Go through the data below and copy it exactly, skipping every picture.

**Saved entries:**
● ● ● ●
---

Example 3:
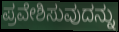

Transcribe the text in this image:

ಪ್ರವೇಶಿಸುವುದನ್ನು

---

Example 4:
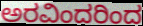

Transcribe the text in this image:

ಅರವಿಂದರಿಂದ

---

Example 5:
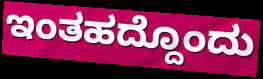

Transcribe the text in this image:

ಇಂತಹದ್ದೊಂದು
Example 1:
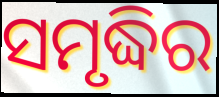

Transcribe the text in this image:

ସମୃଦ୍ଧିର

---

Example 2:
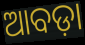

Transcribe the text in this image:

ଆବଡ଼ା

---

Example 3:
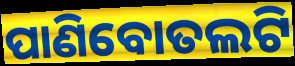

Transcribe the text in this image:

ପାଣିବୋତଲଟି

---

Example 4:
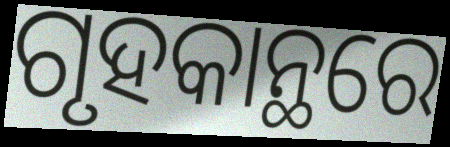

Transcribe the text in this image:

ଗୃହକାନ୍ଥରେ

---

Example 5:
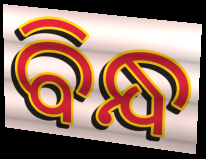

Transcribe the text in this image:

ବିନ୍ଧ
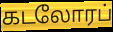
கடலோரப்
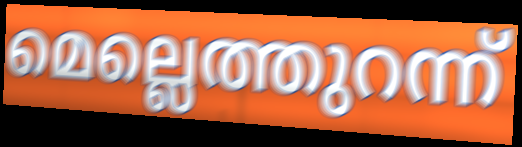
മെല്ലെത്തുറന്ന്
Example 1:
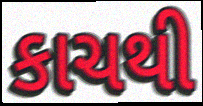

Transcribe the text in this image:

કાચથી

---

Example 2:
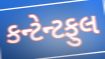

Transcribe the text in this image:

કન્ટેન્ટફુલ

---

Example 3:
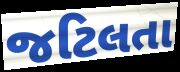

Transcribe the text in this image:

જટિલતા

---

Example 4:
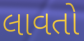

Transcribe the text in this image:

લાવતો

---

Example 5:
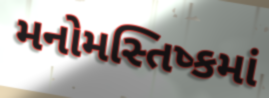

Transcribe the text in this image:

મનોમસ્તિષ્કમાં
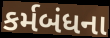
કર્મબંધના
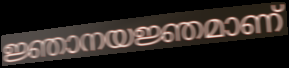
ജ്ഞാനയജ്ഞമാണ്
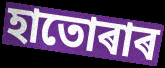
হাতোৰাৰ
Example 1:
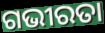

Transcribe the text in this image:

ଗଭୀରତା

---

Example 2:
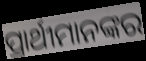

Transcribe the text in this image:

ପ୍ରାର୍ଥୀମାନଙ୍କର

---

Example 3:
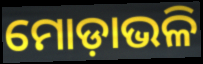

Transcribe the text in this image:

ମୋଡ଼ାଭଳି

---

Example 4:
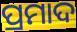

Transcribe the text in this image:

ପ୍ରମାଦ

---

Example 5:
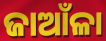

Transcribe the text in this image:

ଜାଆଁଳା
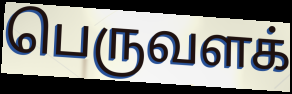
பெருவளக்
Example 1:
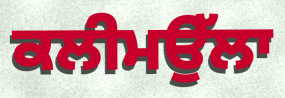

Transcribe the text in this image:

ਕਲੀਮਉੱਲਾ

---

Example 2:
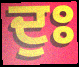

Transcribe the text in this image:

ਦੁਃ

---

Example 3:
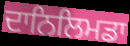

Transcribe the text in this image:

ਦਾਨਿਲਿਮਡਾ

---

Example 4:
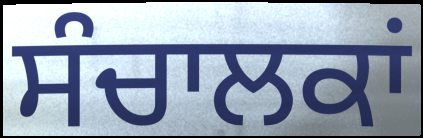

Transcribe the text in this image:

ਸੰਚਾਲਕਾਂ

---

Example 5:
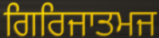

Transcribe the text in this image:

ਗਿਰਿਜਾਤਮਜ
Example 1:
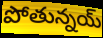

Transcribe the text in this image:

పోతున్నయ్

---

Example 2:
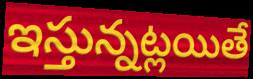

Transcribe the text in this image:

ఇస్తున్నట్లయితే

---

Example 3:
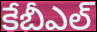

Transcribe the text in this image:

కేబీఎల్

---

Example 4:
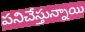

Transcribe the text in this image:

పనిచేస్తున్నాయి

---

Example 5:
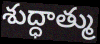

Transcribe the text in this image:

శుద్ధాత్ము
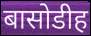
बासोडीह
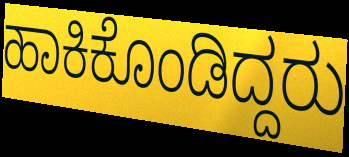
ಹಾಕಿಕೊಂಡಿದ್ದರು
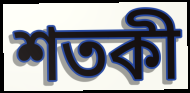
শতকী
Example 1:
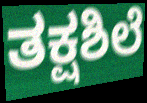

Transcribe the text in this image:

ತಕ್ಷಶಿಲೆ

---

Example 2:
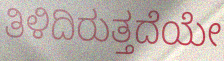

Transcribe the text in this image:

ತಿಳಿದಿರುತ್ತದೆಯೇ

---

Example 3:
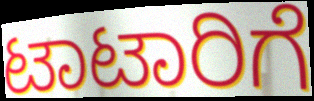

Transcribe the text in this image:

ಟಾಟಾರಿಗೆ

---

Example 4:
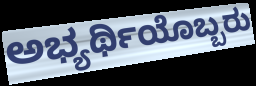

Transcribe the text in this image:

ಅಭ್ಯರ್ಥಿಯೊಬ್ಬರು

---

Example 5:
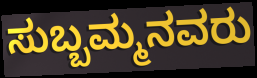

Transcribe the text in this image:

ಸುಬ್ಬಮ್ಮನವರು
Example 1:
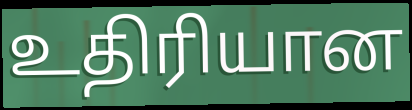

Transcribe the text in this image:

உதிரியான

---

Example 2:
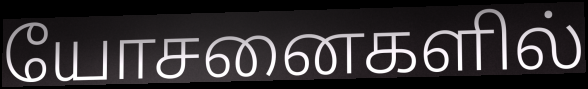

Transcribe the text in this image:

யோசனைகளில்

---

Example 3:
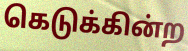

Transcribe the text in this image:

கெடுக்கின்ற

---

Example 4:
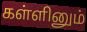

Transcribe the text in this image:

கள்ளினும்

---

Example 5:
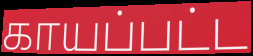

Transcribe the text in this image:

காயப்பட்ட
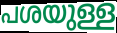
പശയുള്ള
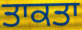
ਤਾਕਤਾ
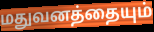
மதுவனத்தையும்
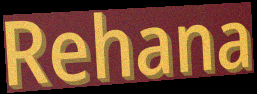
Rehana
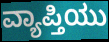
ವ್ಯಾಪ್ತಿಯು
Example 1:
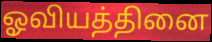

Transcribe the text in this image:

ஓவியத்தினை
● ● ● ●
**REPLY:**
---

Example 3:

Transcribe the text in this image:

ಪ್ರವೇಶಿಸುವುದನ್ನು

---

Example 4:

Transcribe the text in this image:

ಅರವಿಂದರಿಂದ

---

Example 5:

Transcribe the text in this image:

ಇಂತಹದ್ದೊಂದು
Example 1:

Transcribe the text in this image:

ସମୃଦ୍ଧିର

---

Example 2:

Transcribe the text in this image:

ଆବଡ଼ା

---

Example 3:

Transcribe the text in this image:

ପାଣିବୋତଲଟି

---

Example 4:

Transcribe the text in this image:

ଗୃହକାନ୍ଥରେ

---

Example 5:

Transcribe the text in this image:

ବିନ୍ଧ
கடலோரப்
മെല്ലെത്തുറന്ന്
Example 1:

Transcribe the text in this image:

કાચથી

---

Example 2:

Transcribe the text in this image:

કન્ટેન્ટફુલ

---

Example 3:

Transcribe the text in this image:

જટિલતા

---

Example 4:

Transcribe the text in this image:

લાવતો

---

Example 5:

Transcribe the text in this image:

મનોમસ્તિષ્કમાં
કર્મબંધના
ജ്ഞാനയജ്ഞമാണ്
হাতোৰাৰ
Example 1:

Transcribe the text in this image:

ଗଭୀରତା

---

Example 2:

Transcribe the text in this image:

ପ୍ରାର୍ଥୀମାନଙ୍କର

---

Example 3:

Transcribe the text in this image:

ମୋଡ଼ାଭଳି

---

Example 4:

Transcribe the text in this image:

ପ୍ରମାଦ

---

Example 5:

Transcribe the text in this image:

ଜାଆଁଳା
பெருவளக்
Example 1:

Transcribe the text in this image:

ਕਲੀਮਉੱਲਾ

---

Example 2:

Transcribe the text in this image:

ਦੁਃ

---

Example 3:

Transcribe the text in this image:

ਦਾਨਿਲਿਮਡਾ

---

Example 4:

Transcribe the text in this image:

ਸੰਚਾਲਕਾਂ

---

Example 5:

Transcribe the text in this image:

ਗਿਰਿਜਾਤਮਜ
Example 1:

Transcribe the text in this image:

పోతున్నయ్

---

Example 2:

Transcribe the text in this image:

ఇస్తున్నట్లయితే

---

Example 3:

Transcribe the text in this image:

కేబీఎల్

---

Example 4:

Transcribe the text in this image:

పనిచేస్తున్నాయి

---

Example 5:

Transcribe the text in this image:

శుద్ధాత్ము
बासोडीह
ಹಾಕಿಕೊಂಡಿದ್ದರು
শতকী
Example 1:

Transcribe the text in this image:

ತಕ್ಷಶಿಲೆ

---

Example 2:

Transcribe the text in this image:

ತಿಳಿದಿರುತ್ತದೆಯೇ

---

Example 3:

Transcribe the text in this image:

ಟಾಟಾರಿಗೆ

---

Example 4:

Transcribe the text in this image:

ಅಭ್ಯರ್ಥಿಯೊಬ್ಬರು

---

Example 5:

Transcribe the text in this image:

ಸುಬ್ಬಮ್ಮನವರು
Example 1:

Transcribe the text in this image:

உதிரியான

---

Example 2:

Transcribe the text in this image:

யோசனைகளில்

---

Example 3:

Transcribe the text in this image:

கெடுக்கின்ற

---

Example 4:

Transcribe the text in this image:

கள்ளினும்

---

Example 5:

Transcribe the text in this image:

காயப்பட்ட
പശയുള്ള
ਤਾਕਤਾ
மதுவனத்தையும்
Rehana
ವ್ಯಾಪ್ತಿಯು
Example 1:

Transcribe the text in this image:

ஓவியத்தினை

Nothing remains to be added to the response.